Just a few days ago I encountered another enlightened teacher named
Tony Parsons. Tony is from England and has written a marvelously simple
and to-the-point book entitles,"As It Is." Tony was spontaneously
enlightened at the age of twenty and never had done any spiritual
practices of any kind. Here are three quotes from Tony's book ."One
of the things I came to see is that enlightenment only becomes available
when it has been accepted that it cannot be achieved. Life is not
a task. There is absolutely nothing to attain except the realization
that there is absolutely nothing to attain. No amount of effort will
ever persuade oneness to appear. All that is needed is a leap in perception,
a different seeing, already inherent but unrecognized."
So, how does one reach this state of enlightenment where there is
no separateness among us - where we can spend much our time in a state
of peace and serenity - and where we can use our minds as very useful
tools when needed - where there is no suffering - where there is a
constant feeling of intense love for ourselves and all other sentient
beings? There are two schools of thought about enlightenment. One
is that you can achieve it through many years of spiritual practice.
The other is that we are already enlightened, and can recognize it
any moment if we only stop and pay attention. Most modern-day teachers
of Advaita are teaching the latter. It may be too late for the first
method. I strongly urge all of you who have not already done so to
read Tolle and/or listen to his tapes. His own voice on the tapes
is very calming and soothing.
I close with my favorite poem by my favorite poet, Theodore Roethke.
I think It's quite appropriate here as we are all being asked to wake
up now:
THE WAKING -1958
I wake to sleep, and take my waking slow.
I feel my fate in what I cannot fear.
I learn by going where I have to go.
We think by feeling. What is there to know?
I hear my being dance from ear to ear.
I wake to sleep, and take my waking slow.
Of those so close beside me, which are you?
God bless the Ground!

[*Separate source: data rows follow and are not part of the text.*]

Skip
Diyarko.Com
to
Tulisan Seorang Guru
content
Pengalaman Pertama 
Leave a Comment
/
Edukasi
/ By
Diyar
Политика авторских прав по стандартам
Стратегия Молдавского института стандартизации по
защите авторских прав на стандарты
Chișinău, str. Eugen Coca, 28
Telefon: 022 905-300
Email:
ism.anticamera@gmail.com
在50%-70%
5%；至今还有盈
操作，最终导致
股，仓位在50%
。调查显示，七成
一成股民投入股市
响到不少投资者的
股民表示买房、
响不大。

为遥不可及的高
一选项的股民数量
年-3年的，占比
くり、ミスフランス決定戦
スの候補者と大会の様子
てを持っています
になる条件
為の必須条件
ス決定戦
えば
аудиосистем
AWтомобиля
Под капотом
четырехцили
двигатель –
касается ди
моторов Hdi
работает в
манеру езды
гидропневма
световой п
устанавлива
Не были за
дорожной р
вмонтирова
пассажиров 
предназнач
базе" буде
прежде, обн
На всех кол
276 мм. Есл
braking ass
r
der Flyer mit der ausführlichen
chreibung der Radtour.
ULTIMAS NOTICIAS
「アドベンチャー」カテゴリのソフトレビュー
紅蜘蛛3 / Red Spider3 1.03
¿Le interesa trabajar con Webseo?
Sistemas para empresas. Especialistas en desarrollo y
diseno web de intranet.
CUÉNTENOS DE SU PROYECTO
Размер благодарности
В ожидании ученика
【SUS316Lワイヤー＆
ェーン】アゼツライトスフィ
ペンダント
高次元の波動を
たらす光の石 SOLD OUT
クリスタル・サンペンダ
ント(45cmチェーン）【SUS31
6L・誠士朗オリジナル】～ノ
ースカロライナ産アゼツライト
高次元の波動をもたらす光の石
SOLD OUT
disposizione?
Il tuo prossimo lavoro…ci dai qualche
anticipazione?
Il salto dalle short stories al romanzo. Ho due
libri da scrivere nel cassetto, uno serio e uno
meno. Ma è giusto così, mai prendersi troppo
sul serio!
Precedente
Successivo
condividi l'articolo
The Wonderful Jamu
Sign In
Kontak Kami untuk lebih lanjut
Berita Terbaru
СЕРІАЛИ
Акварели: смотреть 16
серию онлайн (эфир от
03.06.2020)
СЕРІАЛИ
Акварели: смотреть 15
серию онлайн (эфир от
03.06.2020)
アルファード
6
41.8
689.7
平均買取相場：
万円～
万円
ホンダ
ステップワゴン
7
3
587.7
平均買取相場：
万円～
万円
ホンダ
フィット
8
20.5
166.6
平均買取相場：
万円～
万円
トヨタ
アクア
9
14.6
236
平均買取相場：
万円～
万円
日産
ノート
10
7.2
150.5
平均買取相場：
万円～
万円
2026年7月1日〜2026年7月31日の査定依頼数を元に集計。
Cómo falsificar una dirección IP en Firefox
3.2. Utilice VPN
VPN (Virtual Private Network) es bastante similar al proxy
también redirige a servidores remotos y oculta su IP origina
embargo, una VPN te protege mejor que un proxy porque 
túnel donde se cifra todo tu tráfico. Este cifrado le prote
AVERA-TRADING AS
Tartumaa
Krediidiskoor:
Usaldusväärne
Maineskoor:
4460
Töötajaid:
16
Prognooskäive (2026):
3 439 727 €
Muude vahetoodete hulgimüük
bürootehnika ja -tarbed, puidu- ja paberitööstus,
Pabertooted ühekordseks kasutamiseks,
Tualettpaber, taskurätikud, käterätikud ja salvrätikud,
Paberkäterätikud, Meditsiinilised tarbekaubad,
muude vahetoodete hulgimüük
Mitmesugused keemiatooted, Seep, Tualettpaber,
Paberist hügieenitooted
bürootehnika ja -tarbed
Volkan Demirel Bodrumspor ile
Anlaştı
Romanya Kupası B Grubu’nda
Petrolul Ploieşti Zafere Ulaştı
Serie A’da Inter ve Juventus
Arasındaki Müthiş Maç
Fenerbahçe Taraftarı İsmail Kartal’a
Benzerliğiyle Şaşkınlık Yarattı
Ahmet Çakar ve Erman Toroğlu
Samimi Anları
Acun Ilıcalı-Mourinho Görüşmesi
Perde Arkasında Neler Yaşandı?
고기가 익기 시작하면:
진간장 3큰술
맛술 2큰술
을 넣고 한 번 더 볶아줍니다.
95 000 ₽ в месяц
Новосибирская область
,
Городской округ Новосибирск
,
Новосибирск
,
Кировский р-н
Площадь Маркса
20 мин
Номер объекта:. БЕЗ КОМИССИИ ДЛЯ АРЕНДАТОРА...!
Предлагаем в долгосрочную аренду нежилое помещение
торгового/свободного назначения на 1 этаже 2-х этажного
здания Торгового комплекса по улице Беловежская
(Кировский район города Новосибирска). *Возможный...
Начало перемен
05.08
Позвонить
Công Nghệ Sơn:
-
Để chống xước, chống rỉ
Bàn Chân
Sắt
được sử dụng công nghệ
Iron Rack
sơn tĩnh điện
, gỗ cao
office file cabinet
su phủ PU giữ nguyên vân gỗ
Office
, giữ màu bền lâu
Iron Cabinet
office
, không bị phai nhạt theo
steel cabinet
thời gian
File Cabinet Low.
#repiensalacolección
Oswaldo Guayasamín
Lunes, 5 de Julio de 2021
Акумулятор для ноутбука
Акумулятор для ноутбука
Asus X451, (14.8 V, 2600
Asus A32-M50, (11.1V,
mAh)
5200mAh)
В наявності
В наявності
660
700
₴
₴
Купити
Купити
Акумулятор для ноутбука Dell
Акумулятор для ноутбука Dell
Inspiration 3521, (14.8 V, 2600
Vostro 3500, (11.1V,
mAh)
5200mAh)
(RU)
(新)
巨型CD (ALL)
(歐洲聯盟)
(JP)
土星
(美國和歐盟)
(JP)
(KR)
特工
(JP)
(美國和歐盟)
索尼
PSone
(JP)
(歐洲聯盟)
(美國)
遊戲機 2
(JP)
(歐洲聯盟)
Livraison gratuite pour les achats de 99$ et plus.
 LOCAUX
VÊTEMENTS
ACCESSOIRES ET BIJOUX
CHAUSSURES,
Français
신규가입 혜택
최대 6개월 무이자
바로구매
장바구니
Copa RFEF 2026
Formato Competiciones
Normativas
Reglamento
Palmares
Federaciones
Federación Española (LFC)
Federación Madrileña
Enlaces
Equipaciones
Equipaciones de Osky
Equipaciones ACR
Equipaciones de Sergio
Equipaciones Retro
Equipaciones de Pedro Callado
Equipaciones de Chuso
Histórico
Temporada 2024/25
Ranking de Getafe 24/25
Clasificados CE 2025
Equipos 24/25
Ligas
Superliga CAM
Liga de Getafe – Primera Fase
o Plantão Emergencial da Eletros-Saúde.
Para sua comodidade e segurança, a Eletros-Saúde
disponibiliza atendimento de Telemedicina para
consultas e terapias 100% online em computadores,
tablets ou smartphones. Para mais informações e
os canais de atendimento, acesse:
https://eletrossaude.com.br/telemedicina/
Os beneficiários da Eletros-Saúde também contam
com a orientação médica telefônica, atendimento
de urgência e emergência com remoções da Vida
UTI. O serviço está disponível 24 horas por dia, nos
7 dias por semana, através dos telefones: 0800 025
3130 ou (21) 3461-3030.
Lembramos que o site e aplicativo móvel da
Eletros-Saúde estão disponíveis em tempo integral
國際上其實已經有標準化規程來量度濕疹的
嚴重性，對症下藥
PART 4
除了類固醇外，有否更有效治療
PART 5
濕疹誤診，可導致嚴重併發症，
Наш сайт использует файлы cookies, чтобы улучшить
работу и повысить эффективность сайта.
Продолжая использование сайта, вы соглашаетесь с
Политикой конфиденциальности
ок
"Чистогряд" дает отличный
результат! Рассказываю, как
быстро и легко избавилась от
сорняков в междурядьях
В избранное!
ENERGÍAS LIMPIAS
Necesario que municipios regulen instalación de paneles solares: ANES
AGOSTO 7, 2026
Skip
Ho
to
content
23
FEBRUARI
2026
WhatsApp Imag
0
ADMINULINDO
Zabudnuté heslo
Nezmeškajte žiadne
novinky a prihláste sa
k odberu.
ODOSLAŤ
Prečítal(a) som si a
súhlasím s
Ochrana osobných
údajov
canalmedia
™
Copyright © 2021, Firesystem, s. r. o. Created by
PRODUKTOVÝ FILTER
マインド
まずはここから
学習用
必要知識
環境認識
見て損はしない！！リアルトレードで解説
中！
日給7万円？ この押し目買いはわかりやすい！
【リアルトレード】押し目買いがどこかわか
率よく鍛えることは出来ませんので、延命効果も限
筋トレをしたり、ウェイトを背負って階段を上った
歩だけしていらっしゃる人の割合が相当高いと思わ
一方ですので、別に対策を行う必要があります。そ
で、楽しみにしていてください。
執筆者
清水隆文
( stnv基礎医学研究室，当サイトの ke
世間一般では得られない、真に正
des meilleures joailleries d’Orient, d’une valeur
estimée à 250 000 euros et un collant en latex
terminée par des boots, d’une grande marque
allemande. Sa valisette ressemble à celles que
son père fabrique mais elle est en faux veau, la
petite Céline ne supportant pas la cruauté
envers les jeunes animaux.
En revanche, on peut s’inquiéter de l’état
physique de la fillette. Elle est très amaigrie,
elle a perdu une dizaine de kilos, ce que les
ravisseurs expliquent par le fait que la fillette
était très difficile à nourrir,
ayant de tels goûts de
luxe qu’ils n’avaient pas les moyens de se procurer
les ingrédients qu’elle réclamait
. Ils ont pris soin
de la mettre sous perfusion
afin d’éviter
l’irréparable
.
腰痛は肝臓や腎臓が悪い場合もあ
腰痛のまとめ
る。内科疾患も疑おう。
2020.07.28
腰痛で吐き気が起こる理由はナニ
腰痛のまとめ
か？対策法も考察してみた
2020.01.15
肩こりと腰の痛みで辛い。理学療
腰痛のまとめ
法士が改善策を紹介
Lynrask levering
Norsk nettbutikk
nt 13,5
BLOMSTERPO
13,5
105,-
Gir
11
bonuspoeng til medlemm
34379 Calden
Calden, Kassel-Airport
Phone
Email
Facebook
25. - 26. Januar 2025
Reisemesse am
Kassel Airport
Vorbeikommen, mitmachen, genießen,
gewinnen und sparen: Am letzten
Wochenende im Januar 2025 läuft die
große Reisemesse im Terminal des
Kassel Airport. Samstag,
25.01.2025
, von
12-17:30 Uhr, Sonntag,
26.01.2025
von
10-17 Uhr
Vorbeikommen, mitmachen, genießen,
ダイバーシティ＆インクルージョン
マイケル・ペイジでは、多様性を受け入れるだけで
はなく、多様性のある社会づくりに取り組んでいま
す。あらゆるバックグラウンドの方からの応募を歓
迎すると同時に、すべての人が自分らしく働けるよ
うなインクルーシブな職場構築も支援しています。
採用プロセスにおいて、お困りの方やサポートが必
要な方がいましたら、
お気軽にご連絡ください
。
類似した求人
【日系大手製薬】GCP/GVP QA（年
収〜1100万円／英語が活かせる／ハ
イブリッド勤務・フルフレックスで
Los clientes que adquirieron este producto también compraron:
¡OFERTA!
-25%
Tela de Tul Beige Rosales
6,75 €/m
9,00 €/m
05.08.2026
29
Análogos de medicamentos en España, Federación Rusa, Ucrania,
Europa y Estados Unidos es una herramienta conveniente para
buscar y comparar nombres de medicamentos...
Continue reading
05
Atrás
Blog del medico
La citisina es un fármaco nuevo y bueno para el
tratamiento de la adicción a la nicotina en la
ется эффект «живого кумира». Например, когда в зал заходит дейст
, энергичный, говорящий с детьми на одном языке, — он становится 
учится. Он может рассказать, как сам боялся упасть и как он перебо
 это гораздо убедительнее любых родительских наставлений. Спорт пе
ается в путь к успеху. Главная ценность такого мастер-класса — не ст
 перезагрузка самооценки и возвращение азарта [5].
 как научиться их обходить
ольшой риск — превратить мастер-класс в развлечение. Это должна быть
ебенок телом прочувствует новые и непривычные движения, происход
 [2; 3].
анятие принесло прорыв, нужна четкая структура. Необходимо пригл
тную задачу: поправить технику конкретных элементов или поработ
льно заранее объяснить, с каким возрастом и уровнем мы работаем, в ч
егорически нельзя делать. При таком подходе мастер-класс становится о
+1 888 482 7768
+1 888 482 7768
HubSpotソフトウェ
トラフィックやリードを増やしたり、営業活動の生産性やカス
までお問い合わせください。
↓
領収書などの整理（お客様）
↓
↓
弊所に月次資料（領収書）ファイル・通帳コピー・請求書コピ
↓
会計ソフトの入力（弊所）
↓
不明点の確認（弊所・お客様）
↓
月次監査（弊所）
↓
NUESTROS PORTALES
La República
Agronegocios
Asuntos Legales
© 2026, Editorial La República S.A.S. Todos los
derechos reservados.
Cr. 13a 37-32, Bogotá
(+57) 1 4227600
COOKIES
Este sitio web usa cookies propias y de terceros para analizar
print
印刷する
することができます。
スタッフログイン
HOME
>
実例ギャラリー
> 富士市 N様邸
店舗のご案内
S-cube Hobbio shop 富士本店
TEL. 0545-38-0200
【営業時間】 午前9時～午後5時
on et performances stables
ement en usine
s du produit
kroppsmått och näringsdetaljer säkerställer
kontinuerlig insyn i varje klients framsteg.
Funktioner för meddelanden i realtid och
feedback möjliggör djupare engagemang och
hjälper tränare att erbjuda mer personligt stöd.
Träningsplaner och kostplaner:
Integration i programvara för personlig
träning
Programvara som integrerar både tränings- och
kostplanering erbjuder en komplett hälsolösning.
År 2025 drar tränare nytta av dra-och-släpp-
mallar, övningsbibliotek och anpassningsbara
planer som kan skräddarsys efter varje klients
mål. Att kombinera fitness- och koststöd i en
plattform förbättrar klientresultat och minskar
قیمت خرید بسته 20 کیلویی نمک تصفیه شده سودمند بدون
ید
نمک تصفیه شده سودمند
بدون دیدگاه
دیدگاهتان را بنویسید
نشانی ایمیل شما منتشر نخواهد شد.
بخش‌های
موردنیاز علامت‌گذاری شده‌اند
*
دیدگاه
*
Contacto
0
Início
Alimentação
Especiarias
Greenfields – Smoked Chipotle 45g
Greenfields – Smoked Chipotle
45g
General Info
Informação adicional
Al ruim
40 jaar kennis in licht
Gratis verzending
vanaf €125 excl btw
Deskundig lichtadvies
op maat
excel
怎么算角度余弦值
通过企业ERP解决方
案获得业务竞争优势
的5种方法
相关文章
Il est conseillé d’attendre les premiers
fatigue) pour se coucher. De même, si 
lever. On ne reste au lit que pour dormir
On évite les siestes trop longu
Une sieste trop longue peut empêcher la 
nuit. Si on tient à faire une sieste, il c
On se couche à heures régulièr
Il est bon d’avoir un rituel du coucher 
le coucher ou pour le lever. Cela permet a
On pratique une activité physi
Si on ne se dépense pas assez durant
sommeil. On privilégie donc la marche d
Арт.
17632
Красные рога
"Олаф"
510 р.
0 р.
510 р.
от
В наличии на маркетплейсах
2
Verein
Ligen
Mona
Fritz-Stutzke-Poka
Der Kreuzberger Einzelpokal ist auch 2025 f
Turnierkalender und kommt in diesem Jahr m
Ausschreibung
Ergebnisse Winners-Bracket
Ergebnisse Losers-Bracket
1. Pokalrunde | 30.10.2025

I shall walk softly there,
And learn by going where I have to go.
Light takes the Tree; but who can tell us how?
The lowly worm climbs up a winding stair,
I wake to sleep, and take my waking slow.
Great Nature has another thing to do
To you and me; so take the lively air,
And, lovely, learn by going where to go.
This shaking keeps me steady. I should know.
What falls away is always. And is near.
I wake to sleep, and take my waking slow.
I learn by going where I have to go.